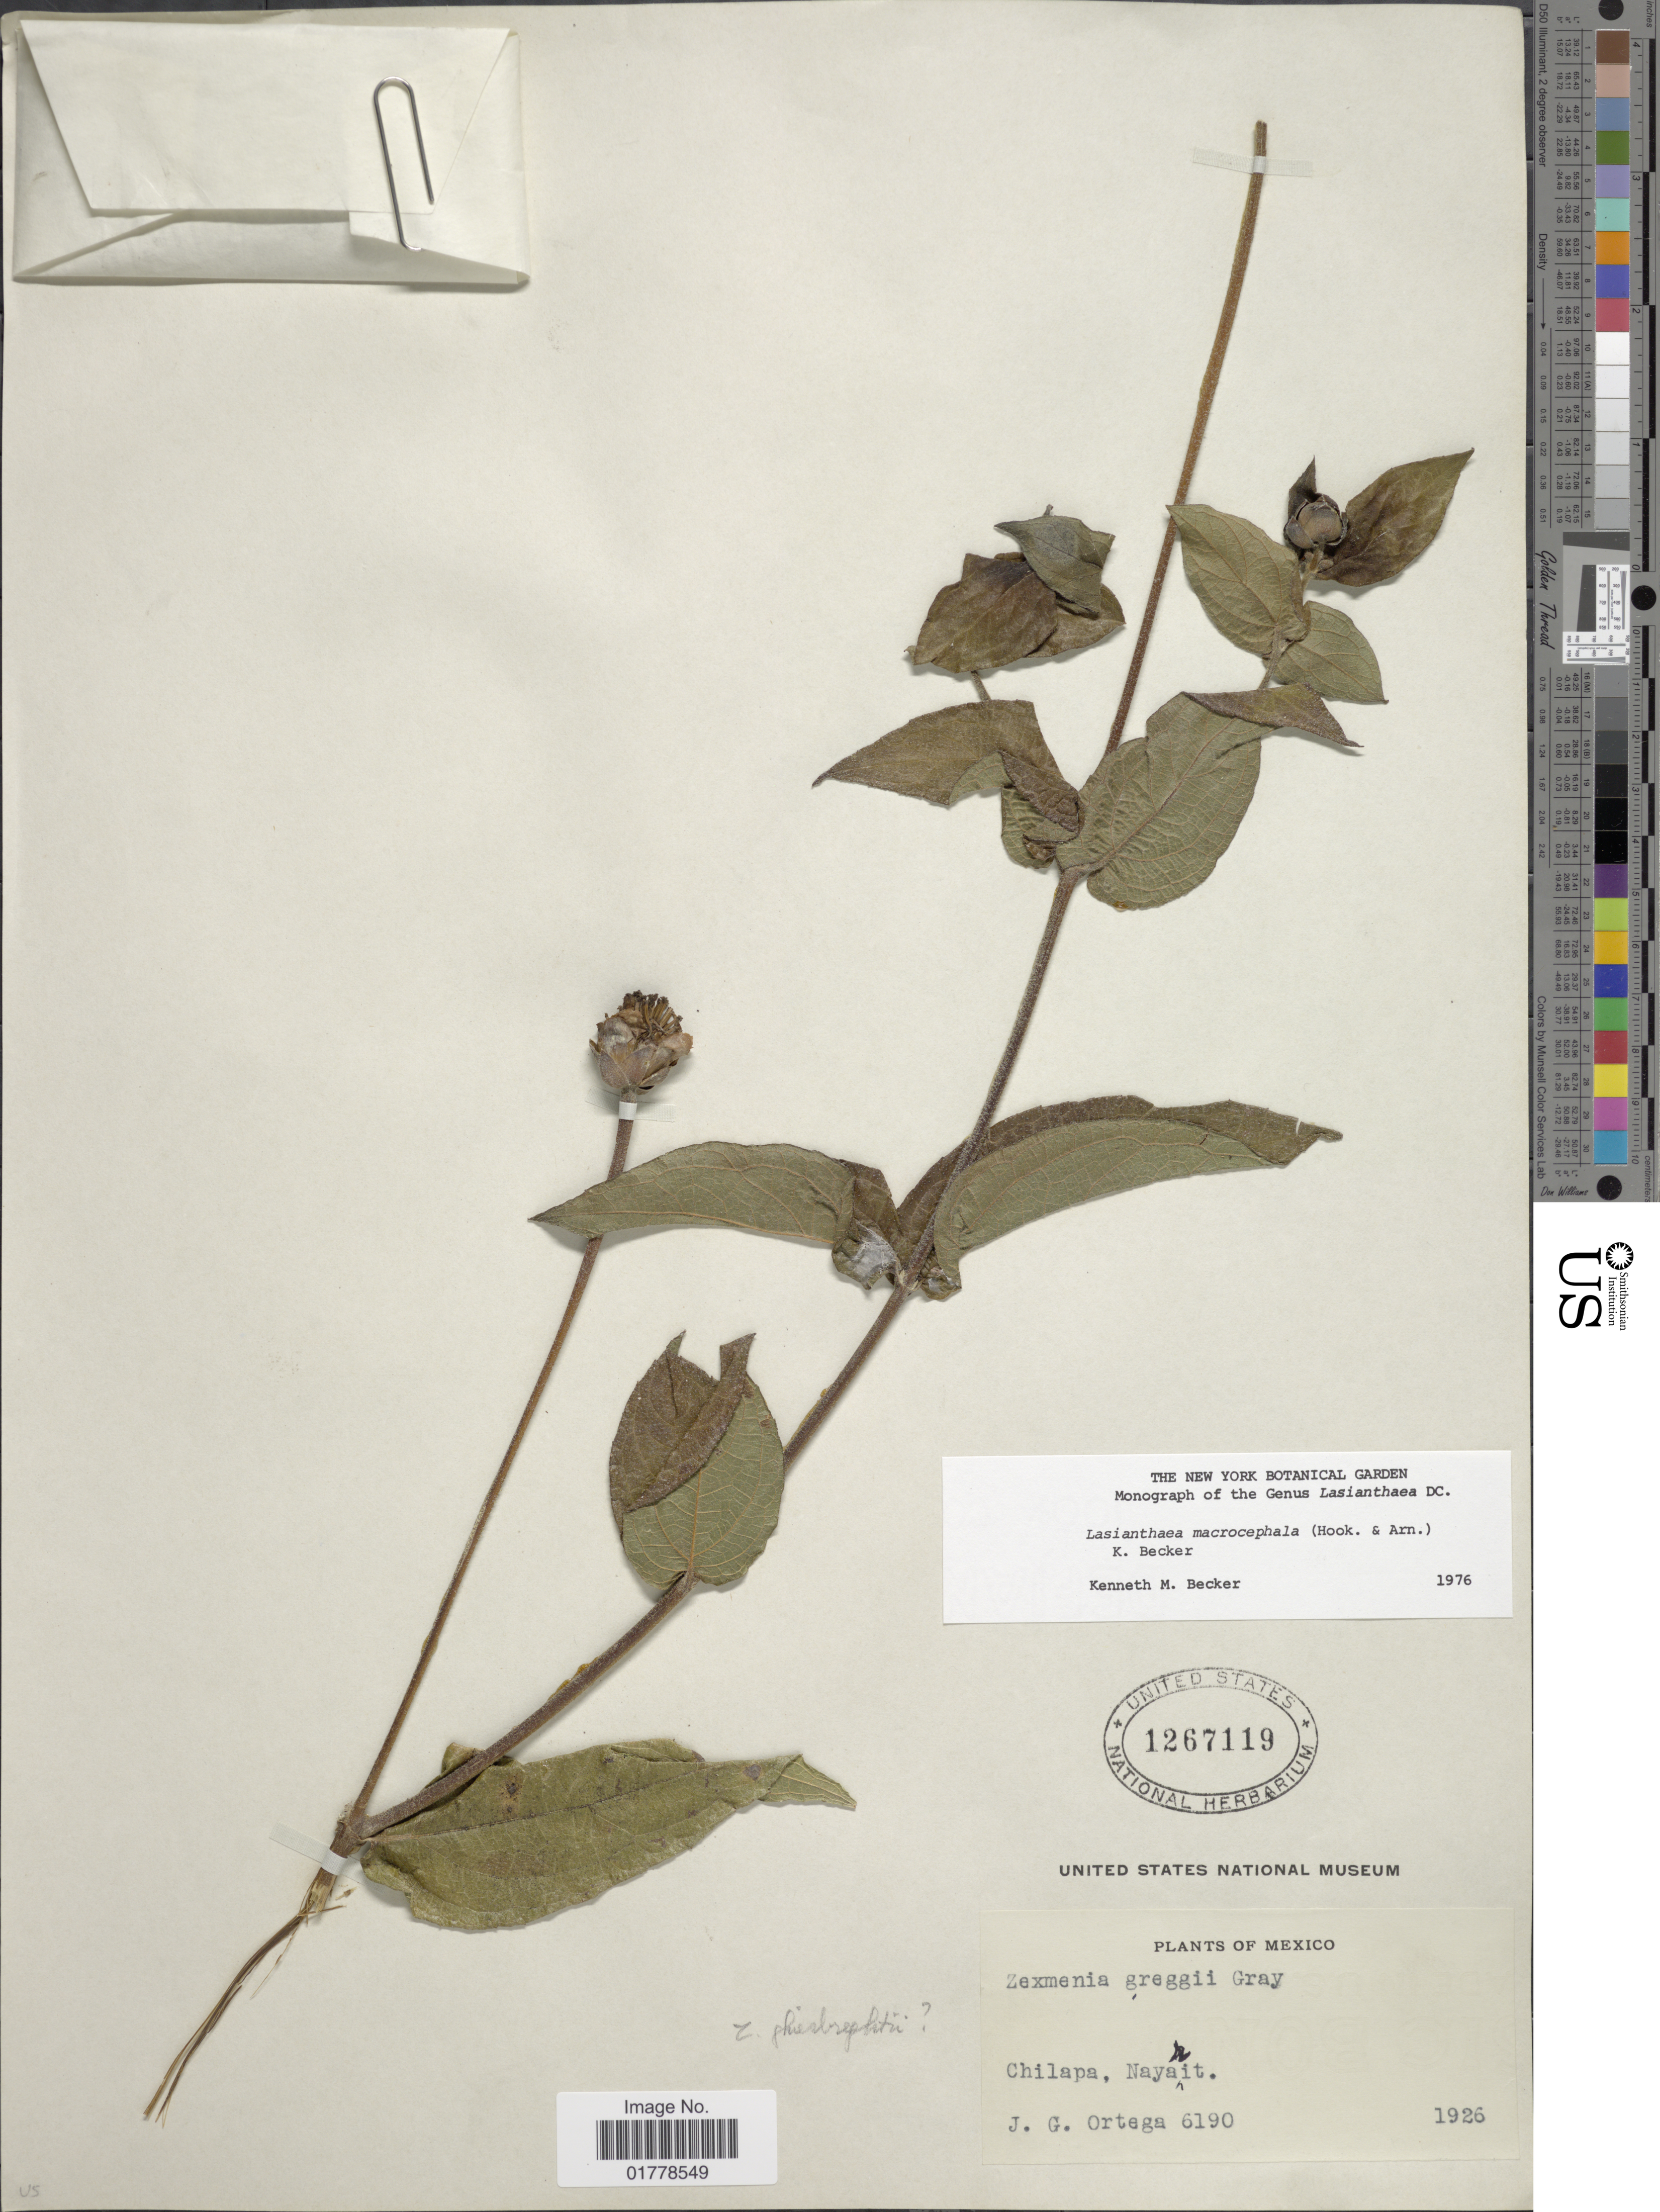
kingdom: Plantae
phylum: Tracheophyta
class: Magnoliopsida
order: Asterales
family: Asteraceae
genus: Lasianthaea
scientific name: Lasianthaea macrocephala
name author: (Hook. & Arn.) K.M. Becker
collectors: J. Ortega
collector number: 6190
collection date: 1926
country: Mexico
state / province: Nayarit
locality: Chilapa, Nayarit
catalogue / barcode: US 1267119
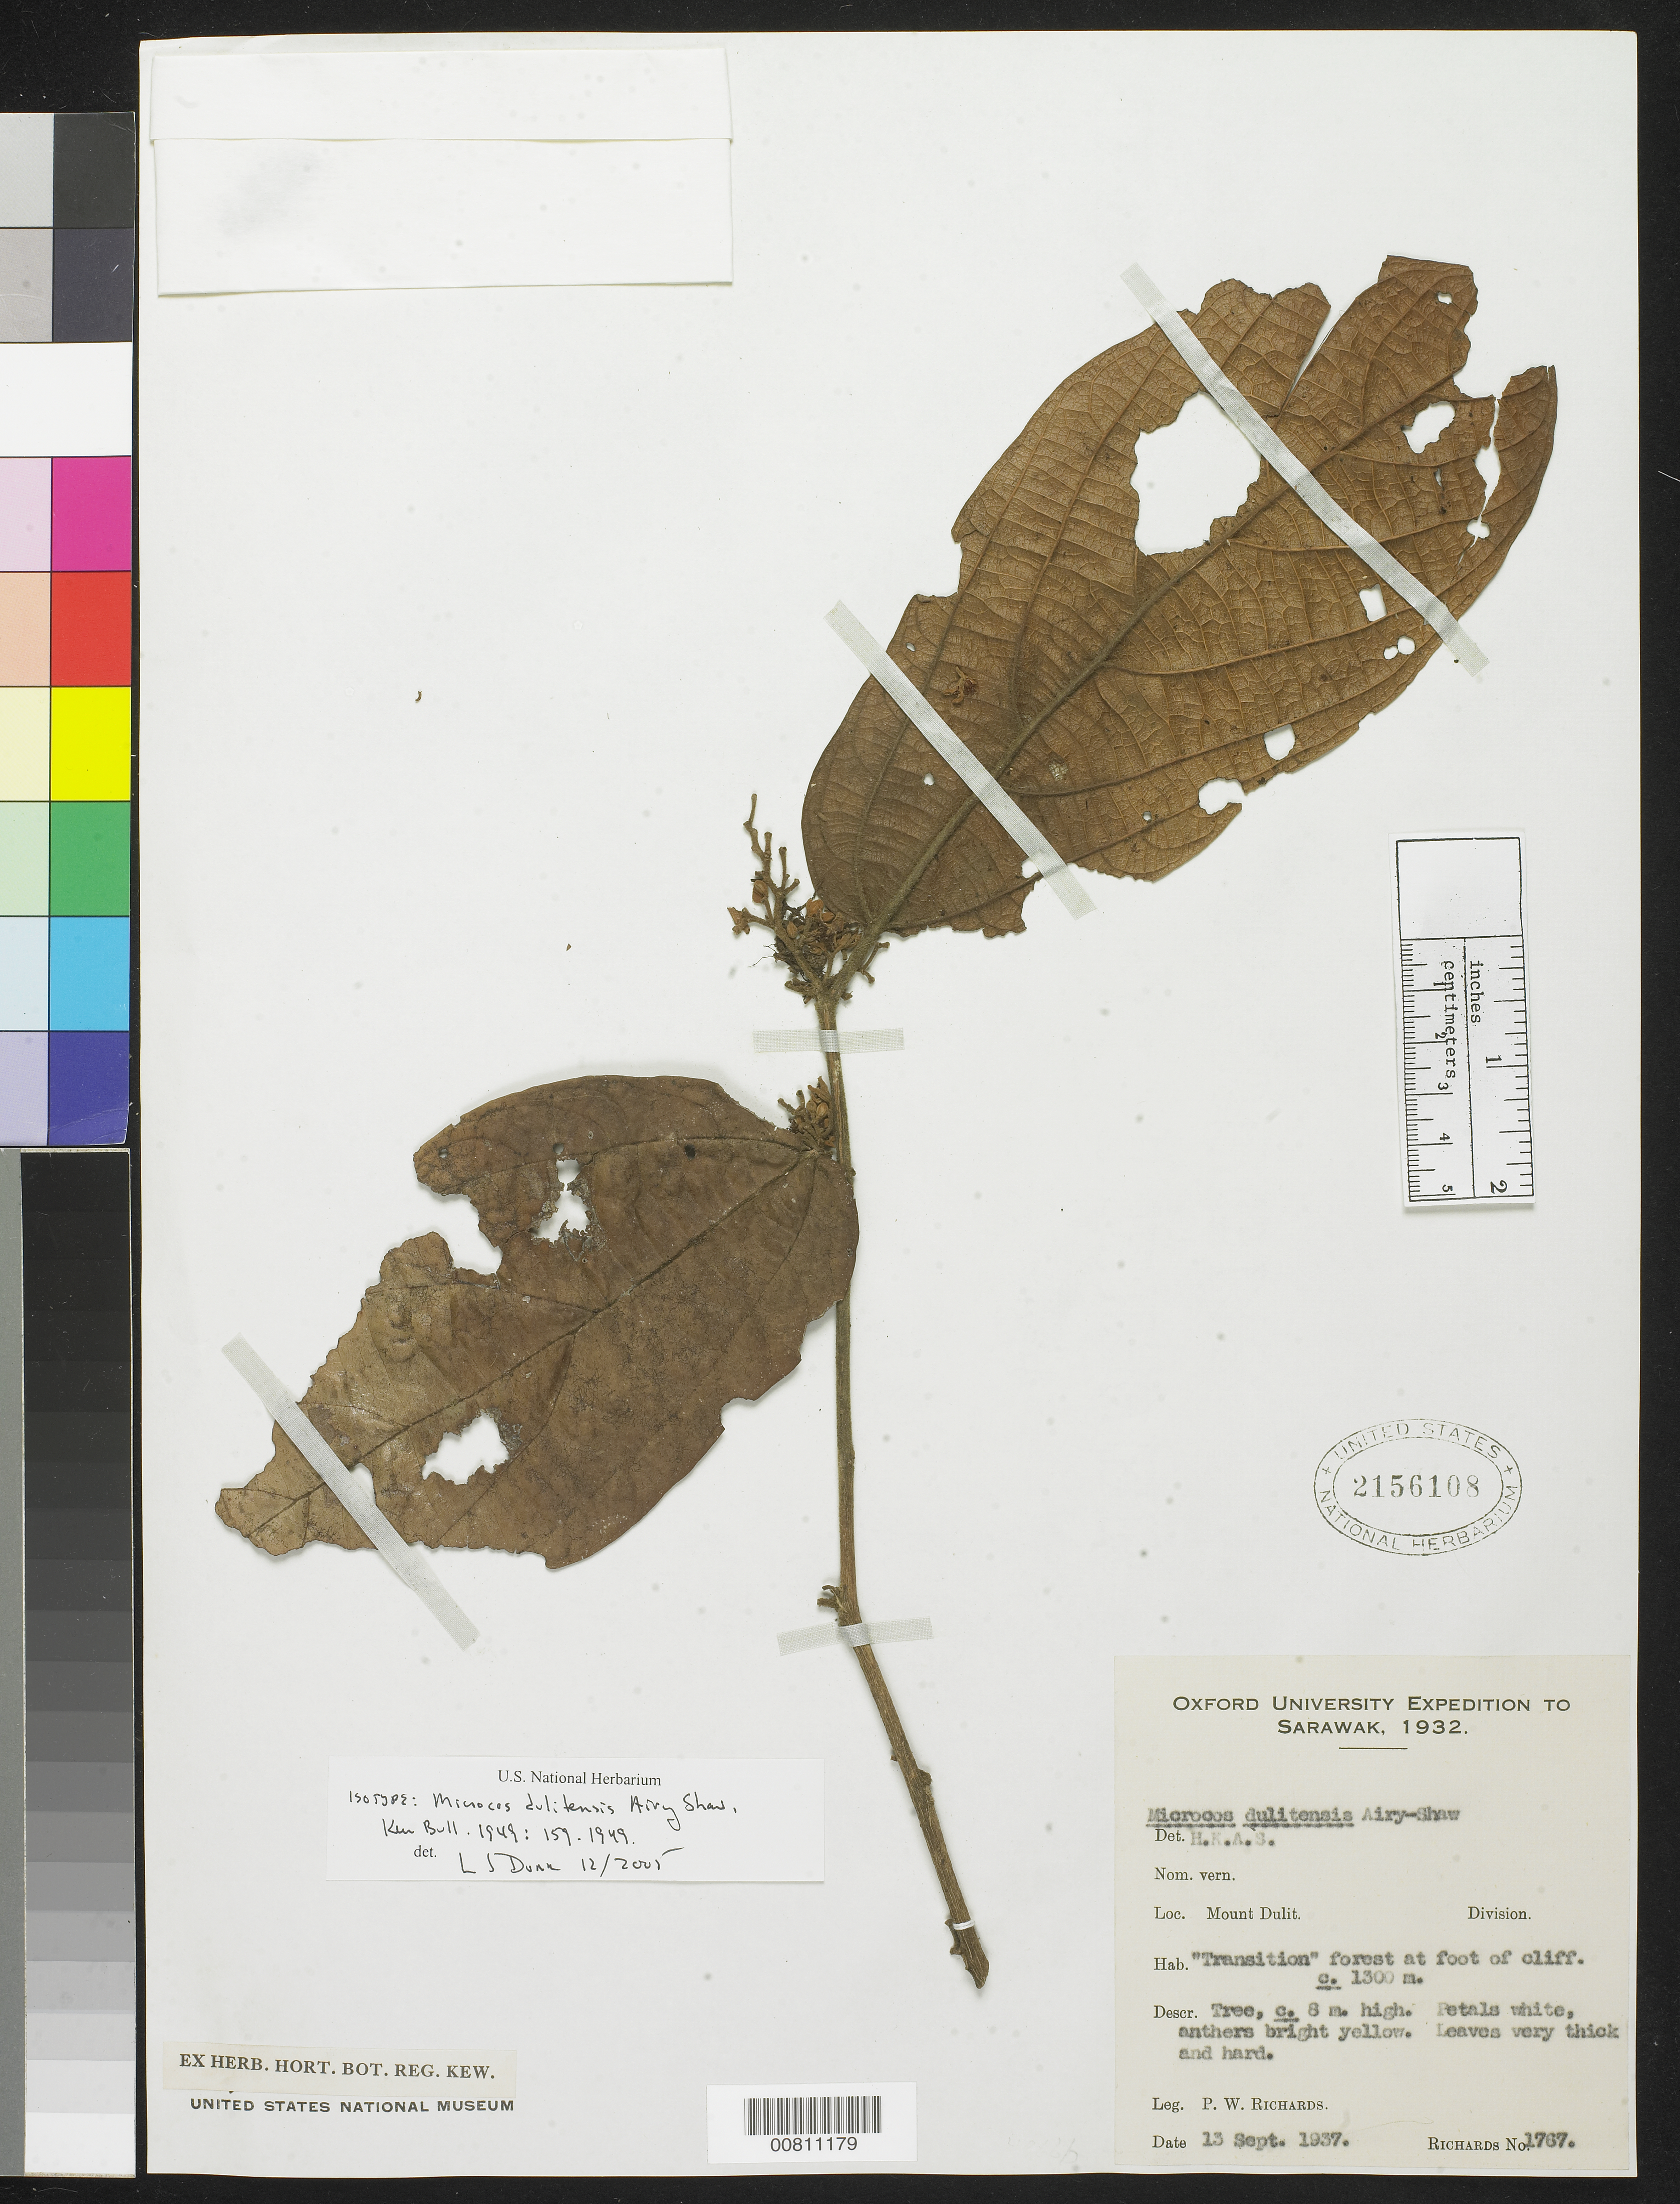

▶ _WRITTEN EXERCISE_:
Edit the material above by replacing "locality" with "place" and keeping every other line as it is. Leave out the pictures.

▶ _ANSWER TO THE PROBLEM_:
kingdom: Plantae
phylum: Tracheophyta
class: Magnoliopsida
order: Asterales
family: Asteraceae
genus: Lasianthaea
scientific name: Lasianthaea macrocephala
name author: (Hook. & Arn.) K.M. Becker
collectors: J. Ortega
collector number: 6190
collection date: 1926
country: Mexico
state / province: Nayarit
place: Chilapa, Nayarit
catalogue / barcode: US 1267119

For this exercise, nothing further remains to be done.